» **Assigned task a**:
Multiply every pixel coordinate and depth value in the body keypoint entries below by 2.2, rounding each result to a whole number with halves rounded up. Rewrite only the lines from the line with "right knee: (149, 294, 3)" up to and including the line with "left elbow: (178, 243, -6)".

» **Excerpted text**:
Solved
Contributor
Posts: 25

# Which word appears at most

Hi All,
Here is the original dataset:

data m01;

a="CGA  AMZN.COM   CA";output;

a="CHA  AMZN.COM   HK";output;

run;

Output dataset like:
Word

 CGA AMZN.COM CA CHA AMZN.COM HK

Any idea?

Here is mine:

data m02;

set m01;

an=translate(a,"@"," ");

run;

data m02_1;

set m02;

an=tranwrd(an,"@@","@");

run;

%macro REEE;

%do i=1 %to 10;

data m02_1;

set m02_1;

an=tranwrd(an,"@@","@");

run;

%end;

%mend;

%REEE;

data m03;

set m02_1;

bn=an;

No=_N_;

j=0;

do until(j=0);

j=find(bn,"@");

i=1;

Word=substr(bn,i,j-i);

i+j;

bn=substr(bn,i,j-i);

output;

end;

run;

In fact the original dataset contains thousands of merchants description,I want to break it down into words.

» **Assigned task b**:
Rewrite the SAS forum post above from "Word=substr(bn,i,j-i);" up to and including "down into words.", replacing "merchants" with "vendors".

» **Extracted records**:

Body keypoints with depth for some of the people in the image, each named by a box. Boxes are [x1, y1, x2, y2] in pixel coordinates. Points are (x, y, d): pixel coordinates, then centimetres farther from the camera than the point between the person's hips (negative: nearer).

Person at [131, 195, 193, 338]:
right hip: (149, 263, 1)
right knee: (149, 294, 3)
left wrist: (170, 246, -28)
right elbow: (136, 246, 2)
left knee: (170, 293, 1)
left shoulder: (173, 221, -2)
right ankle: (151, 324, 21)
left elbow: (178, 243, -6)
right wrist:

* * *

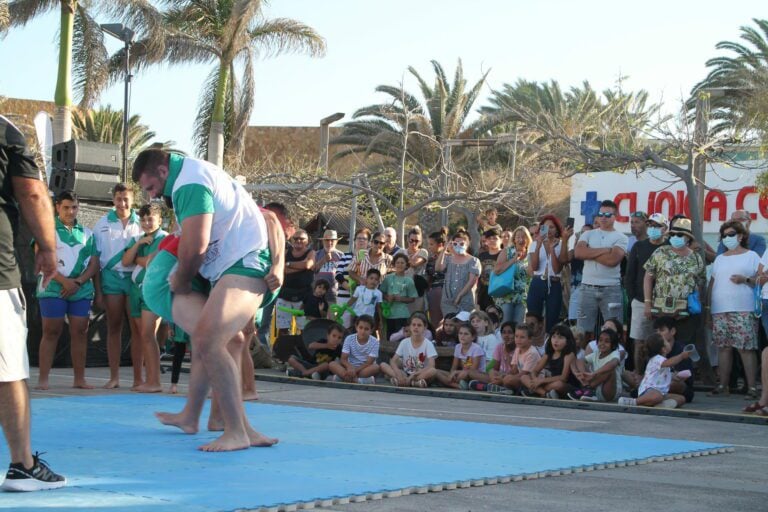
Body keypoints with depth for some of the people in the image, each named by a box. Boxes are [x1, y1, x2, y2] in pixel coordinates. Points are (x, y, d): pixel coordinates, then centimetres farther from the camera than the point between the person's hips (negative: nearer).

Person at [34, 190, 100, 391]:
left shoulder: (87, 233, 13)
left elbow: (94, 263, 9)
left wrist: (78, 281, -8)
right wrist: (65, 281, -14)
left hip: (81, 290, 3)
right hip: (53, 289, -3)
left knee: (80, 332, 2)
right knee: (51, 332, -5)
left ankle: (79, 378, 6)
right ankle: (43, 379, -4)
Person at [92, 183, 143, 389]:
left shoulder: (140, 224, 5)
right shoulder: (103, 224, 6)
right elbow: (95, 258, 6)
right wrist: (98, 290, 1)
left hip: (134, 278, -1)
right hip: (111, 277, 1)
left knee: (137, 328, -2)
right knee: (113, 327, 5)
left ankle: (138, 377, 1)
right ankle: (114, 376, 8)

» **Response a**:
right knee: (328, 647, 7)
left wrist: (374, 541, -62)
right elbow: (299, 541, 4)
left knee: (374, 645, 2)
left shoulder: (381, 486, -4)
right ankle: (332, 713, 46)
left elbow: (392, 535, -13)

» **Response b**:
Word=substr(bn,i,j-i);

i+j;

bn=substr(bn,i,j-i);

output;

end;

run;

In fact the original dataset contains thousands of vendors description,I want to break it down into words.